Both Denmark and Iceland took note of the medical work of Dr. Sigga Houston. In 1969 she received the Royal Danish Medal and then in 1987 she received the Order of the Falcon with Knights Cross from Iceland.


It should be no surprise that their only child, Clarence Stuart Houston, chose to become a medical doctor. For several years, he joined their medical practice in Yorkton before he went on to specialize in radiology. Before his retirement, he was a Professor of Radiology at the University of Saskatchewan.


The love of medicine didn’t stop with their son Dr. Stuart Houston. Three of his four children are medical doctors and the fourth son, David Houston. has an M.Sc in mathematics and works as a computer programmer.
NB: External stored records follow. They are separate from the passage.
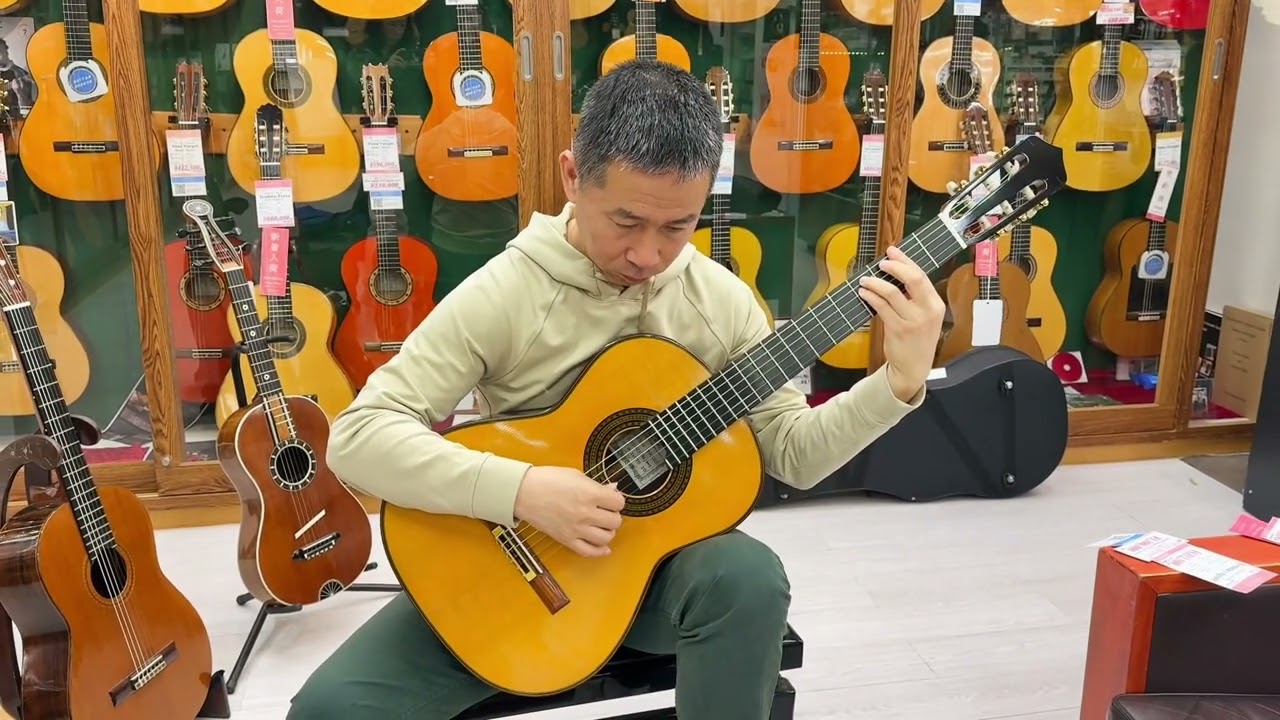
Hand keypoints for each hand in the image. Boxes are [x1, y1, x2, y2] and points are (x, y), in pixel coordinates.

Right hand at [513, 466, 625, 557]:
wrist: (523, 492)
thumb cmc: (547, 480)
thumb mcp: (575, 475)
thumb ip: (596, 484)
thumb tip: (613, 489)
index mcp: (589, 493)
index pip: (618, 503)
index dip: (617, 500)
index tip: (611, 498)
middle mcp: (585, 513)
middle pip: (615, 521)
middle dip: (613, 515)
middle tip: (605, 510)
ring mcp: (576, 529)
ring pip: (606, 537)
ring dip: (608, 531)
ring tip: (601, 524)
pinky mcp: (566, 540)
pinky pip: (589, 551)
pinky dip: (600, 551)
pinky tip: (604, 547)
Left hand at [856, 245, 944, 401]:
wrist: (913, 367)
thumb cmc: (916, 339)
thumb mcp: (924, 317)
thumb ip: (915, 298)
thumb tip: (895, 273)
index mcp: (936, 305)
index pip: (921, 276)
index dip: (905, 261)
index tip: (892, 251)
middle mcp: (927, 311)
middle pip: (912, 279)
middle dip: (894, 267)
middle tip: (881, 263)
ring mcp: (913, 321)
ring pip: (892, 292)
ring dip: (875, 283)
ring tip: (865, 280)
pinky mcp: (897, 329)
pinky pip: (881, 307)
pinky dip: (871, 297)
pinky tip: (864, 293)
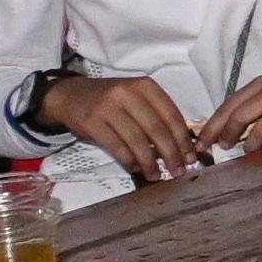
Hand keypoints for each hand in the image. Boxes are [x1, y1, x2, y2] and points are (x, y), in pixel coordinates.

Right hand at [43, 71, 206, 179]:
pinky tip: (136, 169)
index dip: (183, 139)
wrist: (70, 96)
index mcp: (145, 86)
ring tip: (157, 175)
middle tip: (178, 171)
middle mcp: (128, 93)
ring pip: (137, 141)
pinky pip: (116, 147)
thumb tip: (181, 145)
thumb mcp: (136, 97)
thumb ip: (156, 114)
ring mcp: (108, 107)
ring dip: (150, 162)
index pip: (171, 115)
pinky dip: (129, 161)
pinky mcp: (92, 122)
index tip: (191, 157)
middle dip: (171, 154)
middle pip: (157, 129)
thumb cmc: (110, 100)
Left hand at [199, 69, 261, 160]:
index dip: (213, 125)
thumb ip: (256, 105)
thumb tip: (228, 130)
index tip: (203, 142)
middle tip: (222, 148)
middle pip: (241, 115)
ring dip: (251, 146)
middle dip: (226, 135)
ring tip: (249, 153)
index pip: (230, 104)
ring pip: (261, 128)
Dr. Stanley Houston is an infectious disease specialist at the University of Alberta; Dr. Margaret Houston is a family practitioner and epidemiologist with the Mayo Clinic in Rochester, Minnesota; and Dr. Donald Houston is a hematologist at the University of Manitoba.


 

Sources used:

Biography written by her son C. Stuart Houston found at Lögberg-Heimskringla link to https://timarit.is/page/2239277


Newspaper obituary from the Saskatoon Star Phoenix.